§ **WHAT YOU HAVE TO DO**
Report, word for word, every line of the material that contains "right".

--*--

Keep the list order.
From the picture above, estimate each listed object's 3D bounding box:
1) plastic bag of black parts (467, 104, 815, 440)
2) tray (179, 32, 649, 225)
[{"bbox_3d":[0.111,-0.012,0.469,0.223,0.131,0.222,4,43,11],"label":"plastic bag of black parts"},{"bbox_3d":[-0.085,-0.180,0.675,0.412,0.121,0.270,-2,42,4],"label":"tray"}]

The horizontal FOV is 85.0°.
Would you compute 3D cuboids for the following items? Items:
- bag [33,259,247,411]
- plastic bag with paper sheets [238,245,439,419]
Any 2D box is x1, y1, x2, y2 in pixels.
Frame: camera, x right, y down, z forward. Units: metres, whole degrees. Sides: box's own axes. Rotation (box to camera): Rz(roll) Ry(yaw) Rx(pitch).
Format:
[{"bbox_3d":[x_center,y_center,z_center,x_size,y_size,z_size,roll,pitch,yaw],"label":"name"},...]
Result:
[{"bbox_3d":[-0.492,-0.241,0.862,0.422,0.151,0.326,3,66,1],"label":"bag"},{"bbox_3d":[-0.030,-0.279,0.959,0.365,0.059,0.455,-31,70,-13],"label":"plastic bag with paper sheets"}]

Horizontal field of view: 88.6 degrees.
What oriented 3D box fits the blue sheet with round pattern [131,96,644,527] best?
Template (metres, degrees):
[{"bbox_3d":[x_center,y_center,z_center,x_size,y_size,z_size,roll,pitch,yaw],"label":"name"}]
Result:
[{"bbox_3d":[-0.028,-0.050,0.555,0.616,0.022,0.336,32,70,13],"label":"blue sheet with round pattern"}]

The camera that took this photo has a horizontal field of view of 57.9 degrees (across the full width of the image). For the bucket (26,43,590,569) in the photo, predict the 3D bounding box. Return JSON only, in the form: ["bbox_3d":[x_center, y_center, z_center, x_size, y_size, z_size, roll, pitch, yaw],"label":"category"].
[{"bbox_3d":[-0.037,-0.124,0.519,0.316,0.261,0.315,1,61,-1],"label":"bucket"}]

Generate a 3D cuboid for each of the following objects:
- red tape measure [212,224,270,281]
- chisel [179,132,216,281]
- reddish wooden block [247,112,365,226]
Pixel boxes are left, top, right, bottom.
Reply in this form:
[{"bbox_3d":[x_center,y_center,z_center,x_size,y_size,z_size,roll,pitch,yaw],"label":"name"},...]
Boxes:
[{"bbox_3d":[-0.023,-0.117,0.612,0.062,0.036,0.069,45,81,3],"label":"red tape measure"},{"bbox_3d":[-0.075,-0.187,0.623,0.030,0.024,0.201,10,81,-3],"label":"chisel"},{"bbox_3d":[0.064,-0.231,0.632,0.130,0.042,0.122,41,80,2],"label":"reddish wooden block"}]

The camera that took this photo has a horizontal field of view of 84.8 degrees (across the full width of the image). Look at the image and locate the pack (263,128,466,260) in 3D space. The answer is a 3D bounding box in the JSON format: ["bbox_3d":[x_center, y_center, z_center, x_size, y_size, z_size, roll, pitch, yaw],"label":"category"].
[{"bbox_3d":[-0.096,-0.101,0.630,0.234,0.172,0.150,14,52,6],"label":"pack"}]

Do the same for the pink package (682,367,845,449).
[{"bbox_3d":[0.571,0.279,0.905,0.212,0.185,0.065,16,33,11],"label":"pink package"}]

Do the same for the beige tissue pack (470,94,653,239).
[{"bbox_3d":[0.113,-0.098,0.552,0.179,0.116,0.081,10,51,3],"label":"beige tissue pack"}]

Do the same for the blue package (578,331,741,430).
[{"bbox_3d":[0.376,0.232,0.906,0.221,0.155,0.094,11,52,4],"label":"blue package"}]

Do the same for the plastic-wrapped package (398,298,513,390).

--*--

§ **ANSWER**
Frame: camera, x right, y down, z forward. Units: metres, whole degrees. Sides: box's own axes. Rotation (box to camera): Rz(roll) Ry(yaw) Rx(pitch).
Pixel boxes are left, top, right, bottom.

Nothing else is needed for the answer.